> **MATERIAL SUPPLIED**:
** Begin **
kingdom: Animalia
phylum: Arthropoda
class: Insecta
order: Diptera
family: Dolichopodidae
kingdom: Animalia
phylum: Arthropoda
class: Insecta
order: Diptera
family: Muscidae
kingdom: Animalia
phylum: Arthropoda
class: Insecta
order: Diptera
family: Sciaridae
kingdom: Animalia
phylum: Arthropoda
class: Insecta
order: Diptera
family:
** End **
** Begin **
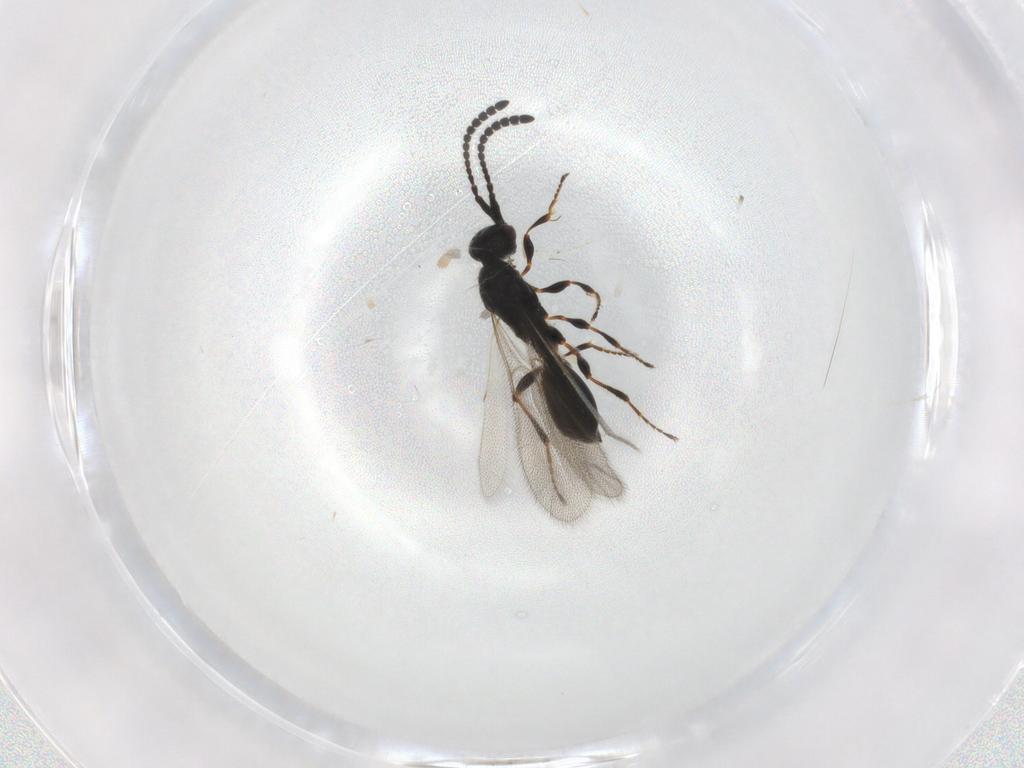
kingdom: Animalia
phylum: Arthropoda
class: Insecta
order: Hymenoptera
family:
** End **
** Begin **
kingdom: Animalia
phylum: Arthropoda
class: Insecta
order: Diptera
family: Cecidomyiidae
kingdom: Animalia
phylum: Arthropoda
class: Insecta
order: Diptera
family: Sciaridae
** End **
> **AIM OF THE TASK**: Identify every line in the rows above that contains the word "family" and copy each one out in full. Case counts.

> **OUTPUT FOR THIS EXERCISE**:
family: Dolichopodidae
family: Muscidae
family: Sciaridae
family:
family:
family: Cecidomyiidae
family: Sciaridae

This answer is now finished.